Parece una característica importante para que el experimento funcionara: un pueblo indígena que abre un poco la puerta al exterior, a través de un contrato de mandato a una empresa de Bogotá, pero que pide como primera medida manejar todos los recursos que le entren a su haber. Y, con ellos, suplir lo que el Estado nunca pudo hacer.
Después de las negociaciones, la comunidad se organizó para finalmente lograr tres cosas fundamentales: establecerse como una empresa, levantar una fiducia a la que entre todo el dinero recibido, y que los fondos sean destinados a cualquiera de cuatro pilares fundamentales que son gobernanza (del consejo que rige la comunidad), inversión social, monitoreo y proyectos productivos.
Podrían sonar como promesas de campaña, pero con estos pilares han logrado construir la primera sala de internet; han comprado transporte para acercar servicios de salud (en lancha, a kilómetros de distancia); están a punto de inaugurar una escuela de todos los niveles; han contratado servicios para hacer un diccionario de la lengua; han recibido capacitaciones para clasificar árboles y tomar fotos a toda la fauna, con la finalidad de preservar la biodiversidad y para prepararse para un nuevo mercado: los bonos de biodiversidad.
¿Cuánta plata para hacer esto? Los primeros dos desembolsos, según la contadora, fueron casi siete mil millones de pesos. Léase de nuevo: siete mil millones. “Para nosotros es vida. Es una zona supremamente alejada, donde inversión del Estado no hay. Donde los niños llegan a estudiar hasta quinto y se van al narcotráfico y se van a la guerrilla, a la primera oportunidad que haya. Plantearles un proyecto a ellos fue decir: tenemos otra opción”, dice Levy, absolutamente convencido.
Que los jóvenes no se vayan, o que los que se fueron vuelvan, es un asunto que interesa no solo a la comunidad, sino algo en lo que Levy y Harold Impuchima fueron absolutamente contundentes: las comunidades no se perderán si existe esta generación de cohesión social a partir de proyectos que puedan desarrollarse con una fuente de financiación legal.

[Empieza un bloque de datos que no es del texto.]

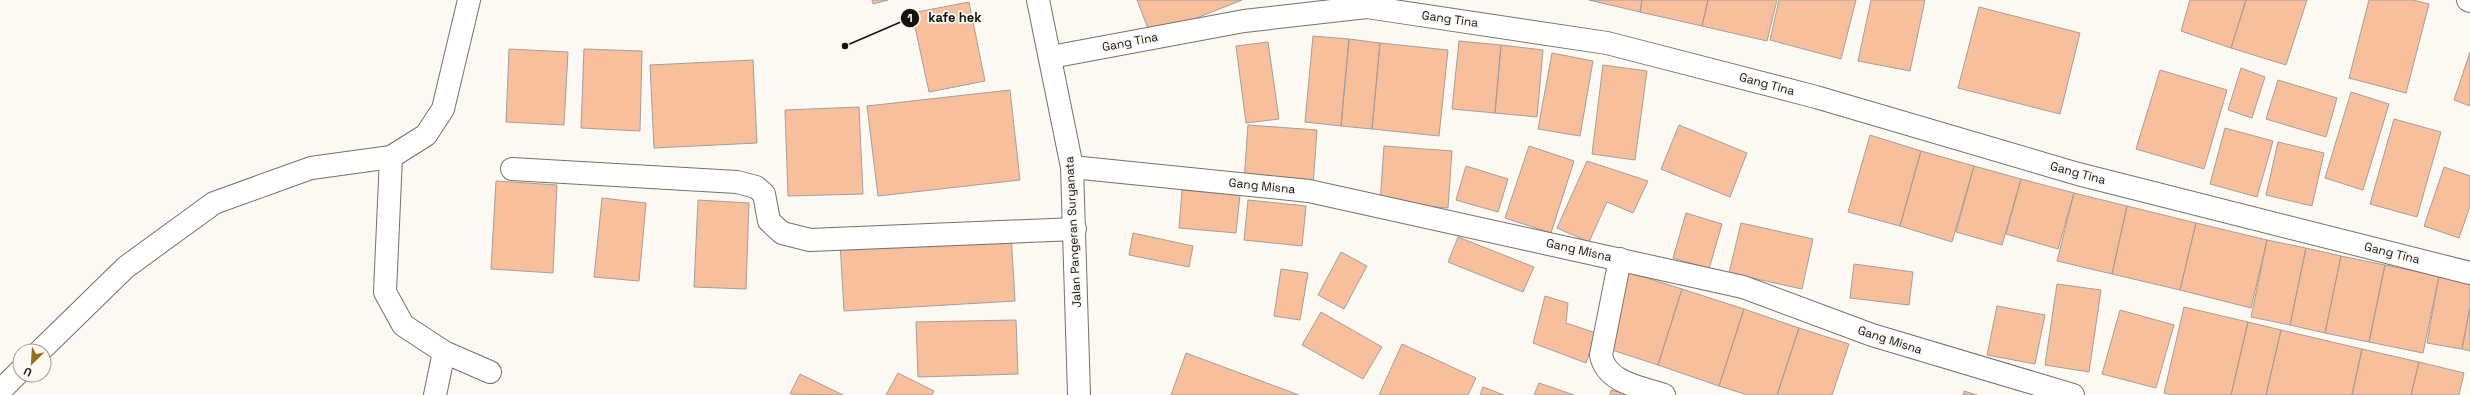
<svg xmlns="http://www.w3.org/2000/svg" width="2470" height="395" viewBox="0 0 2470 395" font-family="'Space Grotesk',sans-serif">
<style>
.building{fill:#f8bf9c;stroke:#a49e9b}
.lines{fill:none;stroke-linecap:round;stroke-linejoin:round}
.minor-casing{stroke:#74716c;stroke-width:24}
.major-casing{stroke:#74716c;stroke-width:24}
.minor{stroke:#fff;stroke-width:22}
.major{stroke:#fff;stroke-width:22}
.labels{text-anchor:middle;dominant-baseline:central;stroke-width:3.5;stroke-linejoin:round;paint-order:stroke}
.street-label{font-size:12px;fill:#131210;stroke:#fcf9f3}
.leader{fill:none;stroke:#131210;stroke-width:1.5}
.callout-dot{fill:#131210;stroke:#fcf9f3;stroke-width:1.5}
.mark-label{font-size:12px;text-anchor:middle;font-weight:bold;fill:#fff}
.callout-label{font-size:13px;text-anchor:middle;font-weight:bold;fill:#131210;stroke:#fcf9f3;stroke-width:3.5;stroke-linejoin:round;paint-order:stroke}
</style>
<rect width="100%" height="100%" fill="#fcf9f3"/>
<path class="building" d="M 872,0 L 888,0 L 873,4 Z
M 1137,0 L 1242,0 L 1151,36 Z
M 1589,0 L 1642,0 L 1640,12 Z
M 1642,0 L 1708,0 L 1702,26 L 1640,12 Z
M 1708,0 L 1777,0 L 1767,41 L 1702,26 Z
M 1779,0 L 1856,0 L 1841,59 L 1770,40 Z
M 1871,0 L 1925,0 L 1910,71 L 1858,61 Z
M 2190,0 L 2246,0 L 2231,48 L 2181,31 Z
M 2246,0 L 2307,0 L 2286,65 L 2231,48 Z
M 2369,0 L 2413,0 L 2429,4 L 2406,93 L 2349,78 Z
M 969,2 L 985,81 L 929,92 L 912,13 Z
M 1979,7 L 2080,33 L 2060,114 L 1958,88 Z
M 1313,36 L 1349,39 L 1341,126 L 1305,122 Z
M 1349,39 L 1380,43 L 1372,129 L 1341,126 Z
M 1459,41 L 1501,45 L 1495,113 L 1452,109 Z
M 1268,42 L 1279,119 L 1246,123 L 1236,46 Z
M 1380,43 L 1448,50 L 1439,136 L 1372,129 Z
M 1501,45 L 1543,50 L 1537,117 L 1495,113 Z
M 509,49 L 568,52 L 564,125 L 506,122 Z
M 584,49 L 642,51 L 640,131 L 581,128 Z
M 2470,52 L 2470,106 L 2454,100 Z
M 1552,53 L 1593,61 L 1580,136 L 1538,129 Z
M 753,60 L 757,143 L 654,148 L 650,65 Z
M 1603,65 L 1647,71 L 1635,160 L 1592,154 Z
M 2241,68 L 2265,77 L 2252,118 L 2228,110 Z
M 2160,70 L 2227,90 L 2204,169 L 2136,149 Z
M 2278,80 L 2337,98 L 2326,137 L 2266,119 Z
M 1010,90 L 1020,180 L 878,196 L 867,106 Z
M 2351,92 L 2389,104 L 2363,190 L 2325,178 Z
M 859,107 L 863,194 L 788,196 L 785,110 Z
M 2394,119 L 2441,132 L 2417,217 L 2370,204 Z
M 1248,125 L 1317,130 L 1313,186 L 1244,181 Z
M 1679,125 L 1747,153 L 1730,197 L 1661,169 Z
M 2225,128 L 2273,141 L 2257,197 L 2210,184 Z
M 1870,135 L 1921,151 L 1900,226 L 1848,212 Z
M 2278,142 L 2324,153 L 2312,206 L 2266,195 Z
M 1384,146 L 1452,151 L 1448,208 L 1380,203 Z
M 1529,146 L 1574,161 L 1551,233 L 1505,218 Z
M 1921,151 L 1974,166 L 1952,242 L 1900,226 Z
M 1587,161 L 1648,181 L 1633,213 L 1607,202 L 1589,242 L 1557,228 Z
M 1466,166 L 1508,179 L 1498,212 L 1456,200 Z
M 1974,166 L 2021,179 L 2002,245 L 1956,232 Z
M 2444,167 L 2470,176 L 2470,206 L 2459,238 L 2424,226 Z
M 2021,179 L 2074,193 L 2058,249 L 2006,234 Z
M 496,181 L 557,185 L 553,273 L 491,269 Z
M 1182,190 L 1240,195 L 1236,233 L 1179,228 Z
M 2074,193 L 2127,206 L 2112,274 L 2057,261 Z
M 602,198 L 646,203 L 639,281 L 594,277 Z
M 698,200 L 749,203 L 746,289 L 694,287 Z
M 1248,200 L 1306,206 L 1302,246 L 1244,240 Z
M 2127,206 L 2196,223 L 2180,290 L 2112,274 Z
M 1686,213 L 1722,224 L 1709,269 L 1673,258 Z
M 1741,223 L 1813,239 L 1802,289 L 1729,273 Z
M 2196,223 L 2267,240 L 2251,308 L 2180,290 Z
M 1011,233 L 1015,301 L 844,311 L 840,243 Z
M 1133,233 L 1193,246 L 1189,267 L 1129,255 Z
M 1458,237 L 1534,267 L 1523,292 L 1448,262 Z
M 2267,240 L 2306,248 L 2290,325 L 2251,317 Z
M 2306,248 L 2341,256 L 2325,333 L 2290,325 Z
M 1341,252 L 1367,266 L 1344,309 L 1318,295 Z
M 2341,256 L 2385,265 L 2369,342 L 2325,333 Z
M 1854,264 L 1913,272 L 1909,305 L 1850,298 Z
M 2385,265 L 2439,276 L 2423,353 L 2369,342 Z
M 1281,269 L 1308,273 L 1300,320 L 1274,316 Z
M 1628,272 L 1682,289 L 1658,365 L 1603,347 Z
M 2439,276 L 2470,282 L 2470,307 L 2462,349 L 2427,343 Z
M 2057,284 L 2101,290 L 2089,372 L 2045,365 Z
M 1682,289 L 1744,309 L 1719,386 L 1658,365 Z
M 1545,296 L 1568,303 L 1566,323 L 1596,333 L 1586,363 L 1533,343 Z
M 1997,306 L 2045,315 L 2035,364 L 1987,355 Z
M 2184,307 L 2248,322 L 2231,395 L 2173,395 L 2164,393 Z
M 2470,307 L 2470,351 L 2462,349 Z
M 1744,309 L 1799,328 L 1777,395 L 1748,395 L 1719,386 Z
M 2120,310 L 2174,325 L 2156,388 L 2102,374 Z
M 1321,312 L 1382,347 L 1363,379 L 1302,345 Z
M 1016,320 L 1018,374 L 918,377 L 916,322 Z
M 2248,322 L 2281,330 L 2266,395 L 2231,395 Z
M 1799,328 L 1849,344 L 1832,395 L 1777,395 Z
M 2281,330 L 2362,349 L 2352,395 L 2266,395 Z
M 1402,344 L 1476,378 L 1468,395 L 1379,395 Z
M 2362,349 L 2419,362 L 2411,395 L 2352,395 Z
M 1186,353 L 1299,395 L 1171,395 Z
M 2419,362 L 2464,373 L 2459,395 L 2411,395 Z
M 898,373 L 934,391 L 932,395 L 886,395 Z
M 800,374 L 843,395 L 790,394 Z
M 1539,383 L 1574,395 L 1534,395 Z
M 1483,387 L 1504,395 L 1480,395 Z
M 1611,390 L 1628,395 L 1610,395 Z
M 1964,391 L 1977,395 L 1963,395 Z"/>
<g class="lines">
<defs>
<path id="minor" d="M 2468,0 L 2470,1
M 1051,57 L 1244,21 L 1367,7 L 1607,43 L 1816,97 L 2078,174 L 2470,273
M 391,157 L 385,292 L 403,325 L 444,352 L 490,372
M 1072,167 L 1309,191 L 1743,287 L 1872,335 L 2073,395
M 512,169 L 737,182 L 756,187 L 764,194 L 769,221 L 782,233 L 810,240 L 1075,229
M 1620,259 L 1601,355 C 1606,383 1641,387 1664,395
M 40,351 L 126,267 L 214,203 L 311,168 L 391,157 L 426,135 L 443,109 L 469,0
M 0,391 L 20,371
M 435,395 L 444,352"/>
<path id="major" d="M 1038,0 L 1072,167 L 1079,395"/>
</defs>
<use href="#minor" class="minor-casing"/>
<use href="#major" class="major-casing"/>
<use href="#minor" class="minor"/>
<use href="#major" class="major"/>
</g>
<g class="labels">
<g class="street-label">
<text transform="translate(1450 19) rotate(8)">Gang Tina</text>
<text transform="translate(1130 42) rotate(-11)">Gang Tina</text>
<text transform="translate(1767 84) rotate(15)">Gang Tina</text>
<text transform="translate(2078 173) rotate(15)">Gang Tina</text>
<text transform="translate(1262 186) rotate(6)">Gang Misna</text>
<text transform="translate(1073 232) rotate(-93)">Jalan Pangeran Suryanata</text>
<text transform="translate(1579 250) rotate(13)">Gang Misna</text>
<text transform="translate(2392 253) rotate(14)">Gang Tina</text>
<text transform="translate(1890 340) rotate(18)">Gang Misna</text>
</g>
</g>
<path class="leader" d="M845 46L910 18"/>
<g class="callout-dot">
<circle cx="845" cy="46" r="4"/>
<circle cx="910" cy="18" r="10"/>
</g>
<g class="mark-label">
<text x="910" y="22">1</text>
</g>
<g class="callout-label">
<text x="955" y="22">kafe hek</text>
</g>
<g transform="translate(32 363) rotate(205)"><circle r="19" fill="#fcf9f3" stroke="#9f9d98"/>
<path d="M0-3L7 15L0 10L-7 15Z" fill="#986d1b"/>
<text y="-6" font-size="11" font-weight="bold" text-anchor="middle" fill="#131210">U</text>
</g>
</svg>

Yauto, por su parte, es una fracción de un consorcio más grande, en el que participan varias empresas en la cadena de valor de los bonos. El codirector, Pedro Posada, fue durante años director de asuntos indígenas del Ministerio del Interior y luego Defensor Delegado para estos pueblos en la Defensoría del Pueblo, desde donde conoció de cerca a las autoridades indígenas de la Amazonía y sus sistemas de toma de decisiones.
Levy resume esta decisión particular de una forma muy sencilla, casi que rudimentaria: “si yo lo cuido sin plata, ahora voy a seguirlo cuidando y me va a llegar una plata. Prefiero cuidarlo y que llegue la plata”.
No se sabe todavía cómo va a ser la reglamentación del gobierno. Para Mateo Estrada, debería ser una sola norma, que se consulte con los pueblos étnicos. Sin embargo, el gobierno ha dicho que expedirá varias piezas, unas generales, otras específicas. Está por verse cómo regulará estos proyectos, si consultará con los indígenas y los afrocolombianos y si equilibra la balanza para evitar abusos de terceros. También está por verse cómo engrana esta regulación en la lucha contra la crisis climática, una de las banderas del presidente Petro, para que no sea una falsa solución, sino una pieza amplia que, acompañada de la transición energética y otras políticas, conduzca a reducir las emisiones y a fortalecer a las comunidades que cuidan la selva.